Because antitrust laws aim to curb national monopolies, most media monopolies today operate locally. For instance, although Gannett owns ninety daily newspapers, it controls less than 10 percent of daily U.S. newspaper circulation. Nonetheless, almost all Gannett papers are monopolies—that is, they are the only papers in their respective towns. Virtually every cable company has been granted monopoly status in its local community; these firms alone often decide which channels are made available and what rates are charged.

Furthermore, antitrust laws have no teeth globally. Although international copyright laws offer some protection to musicians and writers, no international antitrust rules exist to prohibit transnational companies from buying up as many media companies as they can afford. Still, as legal scholar Harry First points out, antitrust concerns are “alive and well and living in Europe.”25 For example, when Sony and Bertelsmann’s BMG unit joined their music businesses, only the European Union (EU) raised questions about the merger on behalf of the independent labels and musicians worried about the oligopoly structure of the music business. The EU has frequently reviewed the merger, starting in 2004, but decided in late 2008 to withdraw its opposition.

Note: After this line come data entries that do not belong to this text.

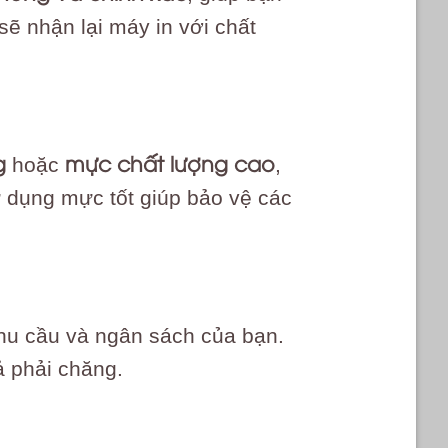
sẽ nhận lại máy in với chất
g
mực chất lượng cao
hoặc
,
 dụng mực tốt giúp bảo vệ các
nhu cầu và ngân sách của bạn.
ả phải chăng.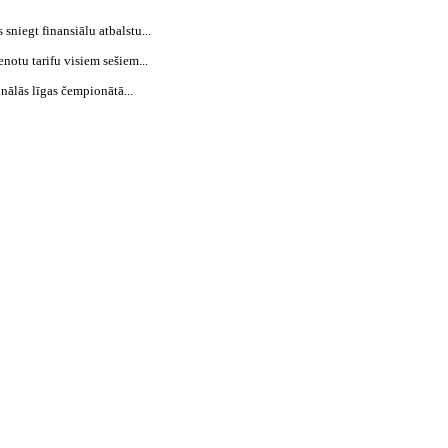
niegt finansiālu atbalstu...
notu tarifu visiem sešiem...
ālās līgas čempionātā...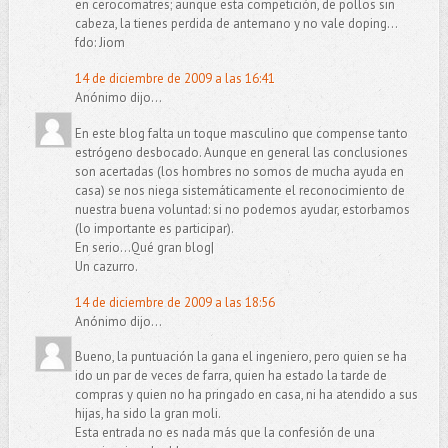
en cerocomatres; aunque esta competición, de pollos sin
cabeza, la tienes perdida de antemano y no vale doping...
fdo: Jiom
14 de diciembre de 2009 a las 16:41
Anónimo dijo...
En este blog falta un toque masculino que compense tanto
estrógeno desbocado. Aunque en general las conclusiones
son acertadas (los hombres no somos de mucha ayuda en
casa) se nos niega sistemáticamente el reconocimiento de
nuestra buena voluntad: si no podemos ayudar, estorbamos
(lo importante es participar).
En serio...Qué gran blog|
Un cazurro.
14 de diciembre de 2009 a las 18:56
Anónimo dijo...
Bueno, la puntuación la gana el ingeniero, pero quien se ha
ido un par de veces de farra, quien ha estado la tarde de
compras y quien no ha pringado en casa, ni ha atendido a sus
hijas, ha sido la gran moli.
Esta entrada no es nada más que la confesión de una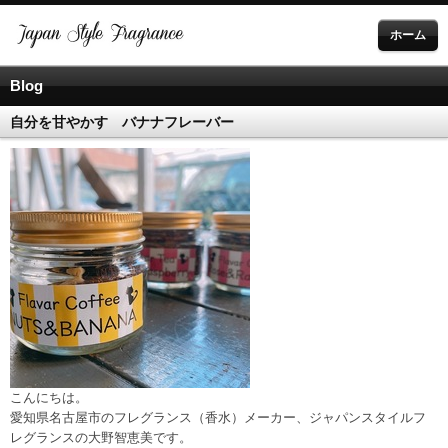
ホーム
Blog
自分を甘やかす バナナフレーバー
こんにちは。
愛知県名古屋市のフレグランス（香水）メーカー、ジャパンスタイルフ
レグランスの大野智恵美です。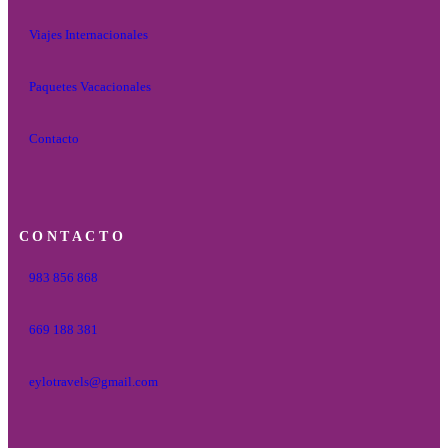
Viajes Internacionales
Paquetes Vacacionales
Contacto
CONTACTO
983 856 868
669 188 381
eylotravels@gmail.com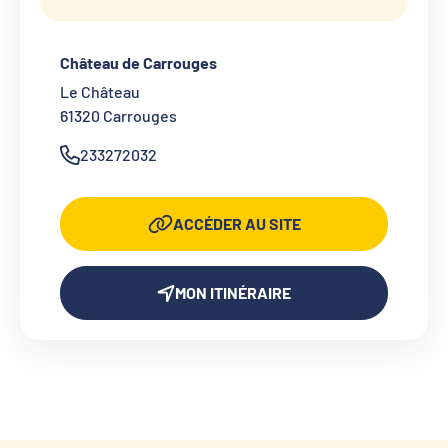
Château de Carrouges
Le Château
61320
Carrouges
233272032
ACCÉDER AU SITE
MON ITINÉRAIRE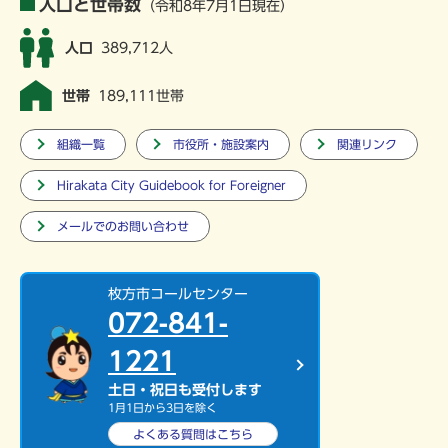
人口と世帯数
（令和8年7月1日現在）
人口
389,712人
世帯
189,111世帯
組織一覧
市役所・施設案内
関連リンク
Hirakata City Guidebook for Foreigner
メールでのお問い合わせ
枚方市コールセンター
072-841-
1221
土日・祝日も受付します
1月1日から3日を除く
よくある質問は
こちら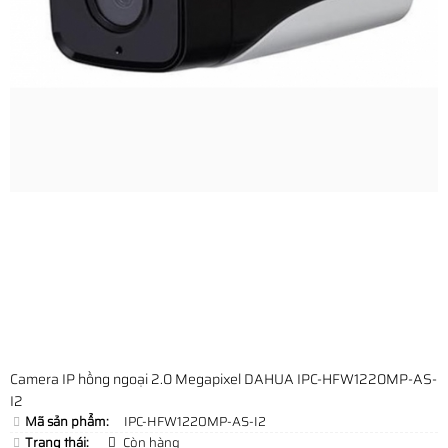
Camera IP hồng ngoại 2.0 Megapixel DAHUA IPC-HFW1220MP-AS-
I2
Mã sản phẩm:
IPC-HFW1220MP-AS-I2
Trạng thái:
Còn hàng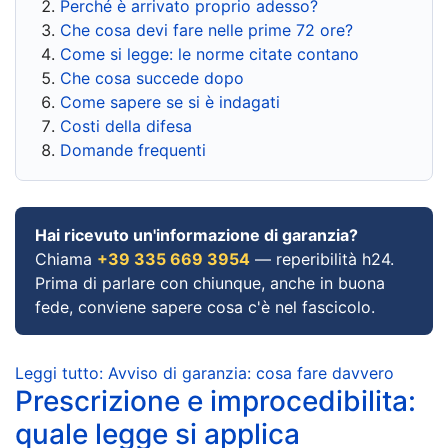
Perché è arrivato proprio adesso?
Che cosa devi fare nelle prime 72 ore?
Come si legge: le norme citate contano
Che cosa succede dopo
Come sapere se si è indagati
Costi della difesa
Domande frequenti
Hai ricevuto un'informazione di garanzia?
Chiama
+39 335 669 3954
— reperibilità h24.
Prima di parlare con chiunque, anche in buona
fede, conviene sapere cosa c'è nel fascicolo.
Leggi tutto: Avviso di garanzia: cosa fare davvero
Prescrizione e improcedibilita:
quale legge si applica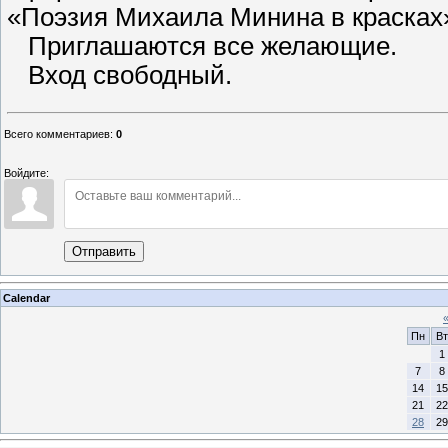
«Поэзия Михаила Минина в красках»
Приглашаются все желающие.
Вход свободный.
Всего комментариев
:
0
Войдите:
Отправить
Calendar
Пн
Вт
1
7
8
14
15
21
22
28
29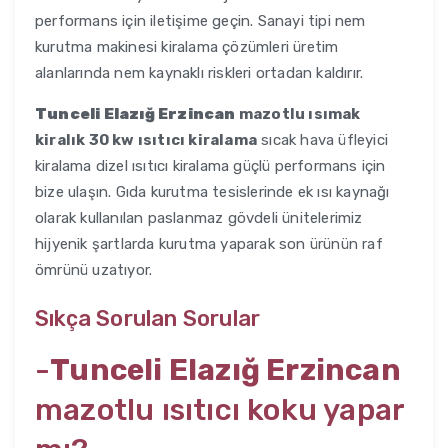
performans için iletişime geçin. Sanayi tipi nem
kurutma makinesi kiralama çözümleri üretim
alanlarında nem kaynaklı riskleri ortadan kaldırır.
Tunceli Elazığ Erzincan
mazotlu ısımak
kiralık 30 kw ısıtıcı kiralama
sıcak hava üfleyici
kiralama dizel ısıtıcı kiralama güçlü performans için
bize ulaşın. Gıda kurutma tesislerinde ek ısı kaynağı
olarak kullanılan paslanmaz gövdeli ünitelerimiz
hijyenik şartlarda kurutma yaparak son ürünün raf
ömrünü uzatıyor.
Sıkça Sorulan Sorular
-
Tunceli Elazığ Erzincan
mazotlu ısıtıcı koku yapar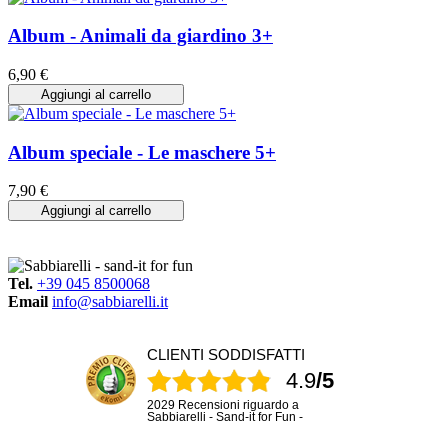
Album - Animali da giardino 3+
6,90 €
Aggiungi al carrello
Album speciale - Le maschere 5+
7,90 €
Aggiungi al carrello
Tel.
+39 045 8500068
Email
info@sabbiarelli.it
CLIENTI SODDISFATTI
4.9
/5
2029 Recensioni riguardo a
Sabbiarelli - Sand-it for Fun -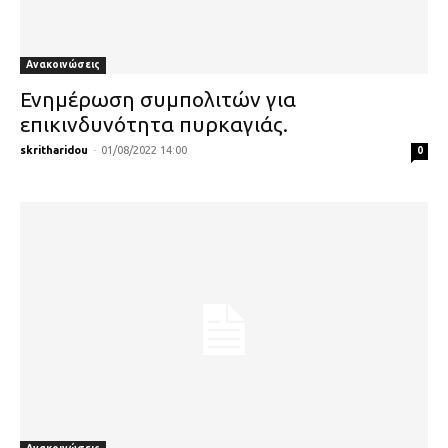
Ανακοινώσεις
Ενημέρωση συμπολιτών για
επικινδυνότητα πυρκαγιάς.
skritharidou
-
01/08/2022 14:00
0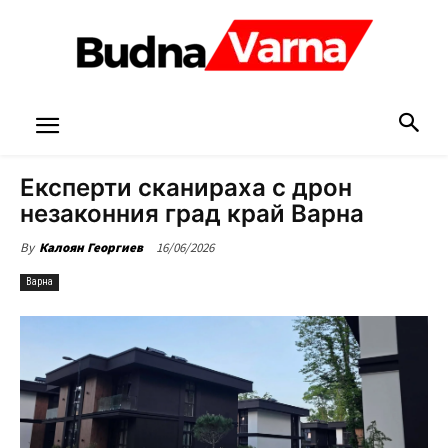
Експерти сканираха с дрон
незаконния град край Варна
16/06/2026
By
Калоян Георгиев
Варна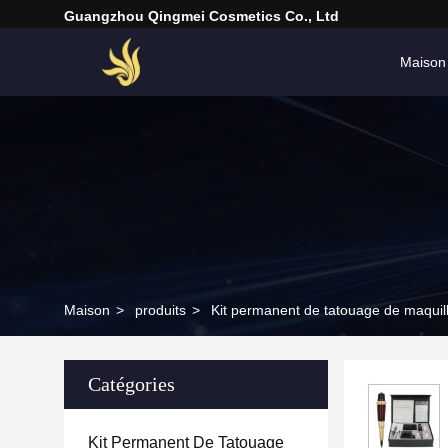
Guangzhou Qingmei Cosmetics Co., Ltd
Maison
Maison
>
produits
>
Kit permanent de tatouage de maquil
Catégories
Kit Permanent De Tatouage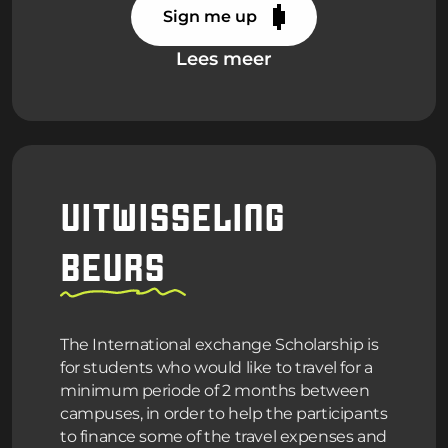
Sign me up
Lees meer
UITWISSELING
BEURS
The International exchange Scholarship is
for students who would like to travel for a
minimum periode of 2 months between
campuses, in order to help the participants
to finance some of the travel expenses and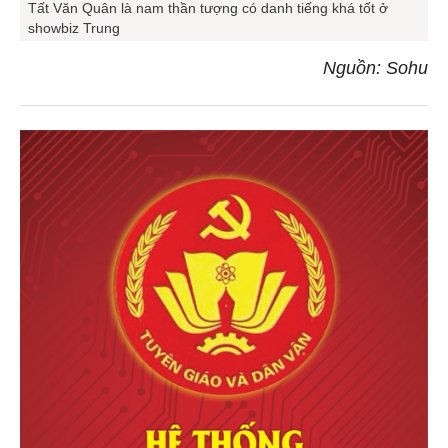
Tất Văn Quân là nam thần tượng có danh tiếng khá tốt ở
showbiz Trung
Nguồn: Sohu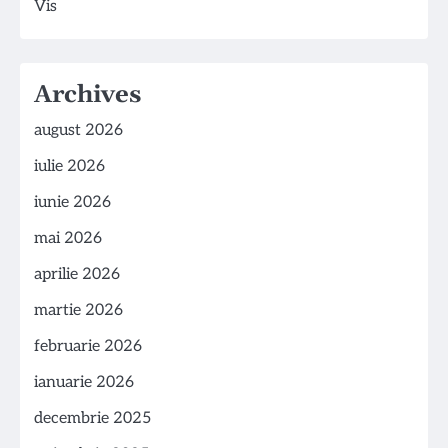
Vis
Archives
august 2026
iulie 2026
iunie 2026
mai 2026
aprilie 2026
martie 2026
februarie 2026
ianuarie 2026
decembrie 2025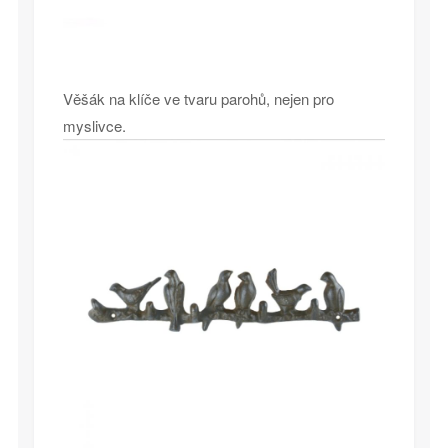
Věšák na klíče ve tvaru parohů, nejen pro
myslivce.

Occasionally, independent voices raise issues that aid the Justice Department and the FTC in their antitrust cases. For example, when EchoStar (now the DISH Network) proposed to purchase DirecTV in 2001, a number of rural, consumer, and Latino organizations spoke out against the merger for several reasons. Latino organizations opposed the merger because in many U.S. markets, Direct Broadcast Satellite (DBS) service offers the only available Spanish-language television programming. The merger would have left the United States with just one major DBS company and created a virtual monopoly for EchoStar, which had fewer Spanish-language offerings than DirecTV. In 2002, the FCC declined to approve the merger, saying it would not serve the public interest, convenience, and necessity.

In 2011, AT&T moved to acquire T-Mobile, another wireless telecom giant (with more than thirty-three million customers), for $39 billion. The Justice Department opposed the merger on antitrust grounds (media watchdog groups said it would have left the country with just three major mobile phone companies, giving consumers far fewer options), leading AT&T to eventually scrap the deal.